Fishbone have been a constant on the Afropunk scene for over 40 years now. The original band was formed in 1979 in Los Angeles. The group was labelled as being diverse and distinct. Other than punk rock, they also delved in different genres like funk, soul, reggae, and ska. Original members include Angelo Moore (Saxophone, vocals), John Norwood Fisher (bass), Walter Adam Kibby II (trumpet), Philip "Fish" Fisher (drums), Kendall Jones (guitar), and Christopher Dowd (keyboards, trombone, vocals). Fishbone's rise to fame was due to the subjects they covered in their black punk rock. They sang about social issues like broken families, racism, nuclear war, fascism, and justice. The body of work they have produced is staggering and with a new album in 2020, they remain in the hearts and minds of Afropunk fans across the globe.
Unlocking The Truth
Unlocking The Truth was formed in Brooklyn, New York 15 years ago. The band consists of Malcolm Brickhouse (guitar, vocals), Jarad Dawkins (drums), and Alec Atkins (bass). The trio formed the band in 2007 and their first noteworthy show was in Times Square when they were 11. They have since performed in mega concerts and festivals like Coachella Musis & Arts Festival, Heavy Montreal and Lunatic Luau.
The band's style can be described as old-school metal blended with contemporary sounds. They are hailed for their speed punk and alternative rock wherever they perform. The Brooklyn band released an album, 'Chaos' in 2016. Black punk bands have done an excellent job in creating their art and beating cultural stereotypes. Pop culture has also contributed to the growth of rock music as a genre in general. Many of the pioneer bands are still active today, having shows in different parts of the world and making new music for their fans.
How Popular is Afropunk?
So, just how popular is Afropunk? Afropunk as a genre has only grown and grown in popularity as the years have gone by. The secret of the success of this kind of music is that it is so much more than just a genre. In fact, it is so much more than just about music. It is about culture, about equality, about acceptance, about black strength, about pride and of course, about some pretty cool tracks, too.
The popularity of Afropunk in the last 50 years has grown to such a degree that there exists millions of dedicated fans all across the world that buy the music, idolize the culture and, indeed, come from far and wide to enjoy their favorite artists perform at the now iconic 'Afropunk Festival'.
Afropunk Festival was originally conceived following the release of a short film entitled Afro-Punk (2003) produced by Matthew Morgan. Following the film's release, Morgan joined forces with music industry expert and eventual Afropunk festival co-founder, Jocelyn Cooper.
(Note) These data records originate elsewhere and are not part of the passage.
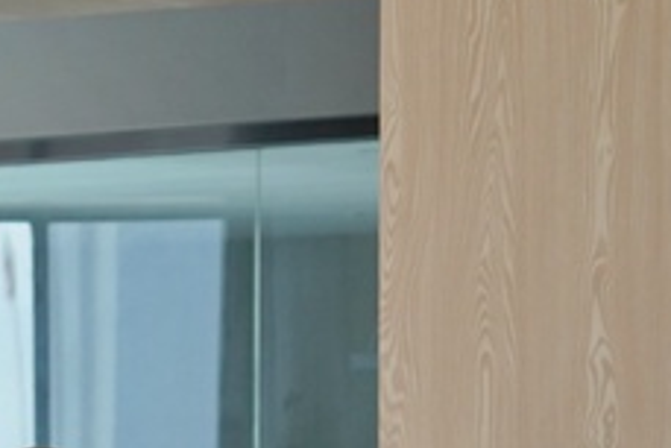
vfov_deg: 5.0
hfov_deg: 7.4
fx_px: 5129
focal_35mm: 275
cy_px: 669
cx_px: -346
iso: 1000
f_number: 3.2
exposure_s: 1/100
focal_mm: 60.4
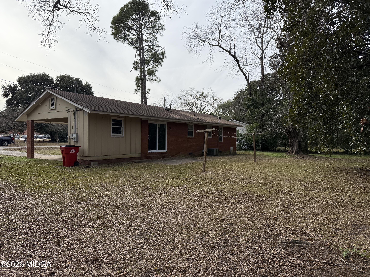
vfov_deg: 56.8
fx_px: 257
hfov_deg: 71.6
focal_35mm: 24
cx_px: 185
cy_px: 138
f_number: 1.78
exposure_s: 1/4975
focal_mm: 6.76
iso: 100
They decided that they should set out to fill the void in the music market with an event that celebrates the merging of art, activism and black punk culture. The result was Afropunk Festival, born in Brooklyn in 2004 it has since spawned events in Atlanta and Paris in 2015 as the festival and genre more widely continues to grow. Afropunk 2022 welcomed crowds of over 60,000 and continues to grow globally, with calls for more festival venues to be added across the world, displaying the popularity of Afropunk.